Departments of Pathology and Microbiology-Immunology, The Feinberg School of Medicine, Northwestern University, 303 Chicago Avenue, Chicago, IL 60611, USA.

Published: October 2003

When the malaria parasite Plasmodium falciparum infects an erythrocyte, it resides in a parasitophorous vacuole and remarkably exports proteins into the periphery of its host cell. Two of these proteins, the histidine-rich proteins I and II (PfHRPI and PfHRPII), are exported to the erythrocyte cytoplasm. PfHRPI has been linked to cell-surface "knobby" protrusions that mediate cerebral malaria and are a frequent cause of death. PfHRPII has been implicated in (i) the production of hemozoin, the black pigment associated with disease, as well as (ii) interactions with the erythrocyte cytoskeleton.
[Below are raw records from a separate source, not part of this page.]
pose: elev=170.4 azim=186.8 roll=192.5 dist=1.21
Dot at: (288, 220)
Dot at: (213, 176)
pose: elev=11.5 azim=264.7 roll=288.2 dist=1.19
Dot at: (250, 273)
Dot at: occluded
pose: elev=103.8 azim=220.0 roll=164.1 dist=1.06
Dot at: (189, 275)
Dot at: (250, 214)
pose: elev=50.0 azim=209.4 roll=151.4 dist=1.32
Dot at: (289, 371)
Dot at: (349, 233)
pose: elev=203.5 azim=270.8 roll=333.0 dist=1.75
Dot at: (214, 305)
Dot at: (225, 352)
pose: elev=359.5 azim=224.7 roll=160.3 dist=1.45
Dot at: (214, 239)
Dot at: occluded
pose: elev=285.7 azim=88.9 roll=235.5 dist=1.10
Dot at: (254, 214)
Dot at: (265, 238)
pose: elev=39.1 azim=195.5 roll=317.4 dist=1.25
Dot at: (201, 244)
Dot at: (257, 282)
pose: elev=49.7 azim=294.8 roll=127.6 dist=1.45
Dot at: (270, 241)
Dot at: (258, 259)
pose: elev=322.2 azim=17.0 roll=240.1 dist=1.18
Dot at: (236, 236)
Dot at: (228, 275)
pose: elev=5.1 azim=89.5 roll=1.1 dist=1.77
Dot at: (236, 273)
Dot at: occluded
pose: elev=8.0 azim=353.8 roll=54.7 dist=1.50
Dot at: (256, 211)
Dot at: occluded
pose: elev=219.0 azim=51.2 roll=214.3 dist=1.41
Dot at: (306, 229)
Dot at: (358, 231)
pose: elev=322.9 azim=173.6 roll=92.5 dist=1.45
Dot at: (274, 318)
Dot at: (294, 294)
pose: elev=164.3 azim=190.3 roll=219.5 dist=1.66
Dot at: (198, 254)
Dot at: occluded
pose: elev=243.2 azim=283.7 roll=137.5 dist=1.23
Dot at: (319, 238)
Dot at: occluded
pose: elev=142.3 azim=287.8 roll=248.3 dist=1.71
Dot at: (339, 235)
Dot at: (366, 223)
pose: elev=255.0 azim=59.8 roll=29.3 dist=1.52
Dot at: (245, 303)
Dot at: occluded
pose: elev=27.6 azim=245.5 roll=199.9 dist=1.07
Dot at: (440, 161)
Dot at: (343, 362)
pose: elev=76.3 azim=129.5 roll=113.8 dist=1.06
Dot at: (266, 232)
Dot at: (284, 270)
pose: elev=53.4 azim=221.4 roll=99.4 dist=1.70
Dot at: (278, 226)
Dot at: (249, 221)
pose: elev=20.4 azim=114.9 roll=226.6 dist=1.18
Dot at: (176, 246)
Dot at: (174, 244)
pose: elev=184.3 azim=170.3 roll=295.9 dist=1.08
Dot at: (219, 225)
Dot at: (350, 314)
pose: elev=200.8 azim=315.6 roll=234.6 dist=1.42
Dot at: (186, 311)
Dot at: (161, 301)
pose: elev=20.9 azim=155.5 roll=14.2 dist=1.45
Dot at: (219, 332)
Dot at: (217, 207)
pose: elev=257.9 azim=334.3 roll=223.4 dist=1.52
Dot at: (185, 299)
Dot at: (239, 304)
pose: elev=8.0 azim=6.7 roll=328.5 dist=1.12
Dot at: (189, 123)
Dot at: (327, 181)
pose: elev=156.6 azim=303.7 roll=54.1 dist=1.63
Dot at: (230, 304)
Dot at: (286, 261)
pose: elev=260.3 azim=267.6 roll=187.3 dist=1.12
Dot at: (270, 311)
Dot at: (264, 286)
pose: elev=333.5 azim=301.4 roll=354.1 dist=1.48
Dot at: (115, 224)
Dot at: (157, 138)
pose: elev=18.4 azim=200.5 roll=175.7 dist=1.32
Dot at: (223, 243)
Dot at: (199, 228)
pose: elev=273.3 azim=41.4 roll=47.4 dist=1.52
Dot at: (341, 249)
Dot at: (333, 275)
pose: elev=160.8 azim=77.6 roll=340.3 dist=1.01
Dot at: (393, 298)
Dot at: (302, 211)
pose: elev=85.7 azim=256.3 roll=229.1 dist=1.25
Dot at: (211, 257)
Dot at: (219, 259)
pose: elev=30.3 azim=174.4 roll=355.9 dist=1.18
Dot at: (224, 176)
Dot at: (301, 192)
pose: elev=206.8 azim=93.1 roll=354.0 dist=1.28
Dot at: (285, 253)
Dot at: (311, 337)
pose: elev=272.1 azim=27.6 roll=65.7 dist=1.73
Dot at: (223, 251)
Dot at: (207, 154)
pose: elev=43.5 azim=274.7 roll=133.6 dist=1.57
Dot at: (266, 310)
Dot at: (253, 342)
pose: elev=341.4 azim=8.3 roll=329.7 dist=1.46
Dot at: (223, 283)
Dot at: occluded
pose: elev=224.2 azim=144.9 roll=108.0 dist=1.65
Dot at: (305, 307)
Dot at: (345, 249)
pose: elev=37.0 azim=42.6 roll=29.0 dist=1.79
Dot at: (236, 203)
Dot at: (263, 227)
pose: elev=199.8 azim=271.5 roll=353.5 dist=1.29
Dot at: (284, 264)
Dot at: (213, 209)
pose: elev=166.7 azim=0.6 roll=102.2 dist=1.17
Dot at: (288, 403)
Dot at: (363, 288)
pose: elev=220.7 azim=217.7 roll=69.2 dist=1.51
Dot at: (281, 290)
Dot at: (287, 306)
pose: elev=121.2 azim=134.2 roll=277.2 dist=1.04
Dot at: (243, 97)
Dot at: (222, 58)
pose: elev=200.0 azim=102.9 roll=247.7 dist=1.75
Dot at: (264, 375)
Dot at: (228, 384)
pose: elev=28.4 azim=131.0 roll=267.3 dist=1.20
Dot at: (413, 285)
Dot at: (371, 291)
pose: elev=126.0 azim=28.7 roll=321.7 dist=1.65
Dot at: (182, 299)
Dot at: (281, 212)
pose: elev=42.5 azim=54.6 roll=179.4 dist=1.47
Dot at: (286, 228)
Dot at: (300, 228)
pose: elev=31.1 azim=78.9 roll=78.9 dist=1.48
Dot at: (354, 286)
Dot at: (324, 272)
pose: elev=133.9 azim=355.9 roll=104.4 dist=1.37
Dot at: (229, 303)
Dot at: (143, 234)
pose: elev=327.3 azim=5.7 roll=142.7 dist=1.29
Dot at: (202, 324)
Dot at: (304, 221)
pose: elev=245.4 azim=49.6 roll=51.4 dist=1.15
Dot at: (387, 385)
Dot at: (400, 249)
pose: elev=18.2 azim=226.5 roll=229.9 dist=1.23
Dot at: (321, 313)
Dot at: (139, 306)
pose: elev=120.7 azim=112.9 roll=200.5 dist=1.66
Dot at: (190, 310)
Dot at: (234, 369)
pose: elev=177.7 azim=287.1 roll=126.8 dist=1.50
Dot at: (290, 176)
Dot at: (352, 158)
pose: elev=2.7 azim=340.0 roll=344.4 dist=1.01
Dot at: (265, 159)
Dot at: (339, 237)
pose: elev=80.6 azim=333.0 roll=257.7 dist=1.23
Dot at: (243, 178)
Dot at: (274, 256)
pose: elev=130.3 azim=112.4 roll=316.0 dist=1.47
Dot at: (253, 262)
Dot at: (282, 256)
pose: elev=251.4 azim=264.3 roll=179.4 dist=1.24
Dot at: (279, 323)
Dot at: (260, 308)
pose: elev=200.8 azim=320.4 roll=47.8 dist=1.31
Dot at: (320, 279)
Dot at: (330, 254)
Here we show that a tripartite signal that is comprised of an endoplasmic reticulum-type signal sequence followed by a bipartite vacuolar translocation signal derived from HRPII and HRPI exports GFP from the parasitophorous vacuole to the host cytoplasm. The bipartite vacuolar translocation signal is comprised of unique, peptidic (approximately equal to 40-aa) sequences. A domain within it contains the signal for export to "cleft" transport intermediates in the host erythrocyte and may thereby regulate the pathway of export to the host cytoplasm. A signal for posttranslational, vacuolar exit of proteins has hitherto not been described in eukaryotic secretion.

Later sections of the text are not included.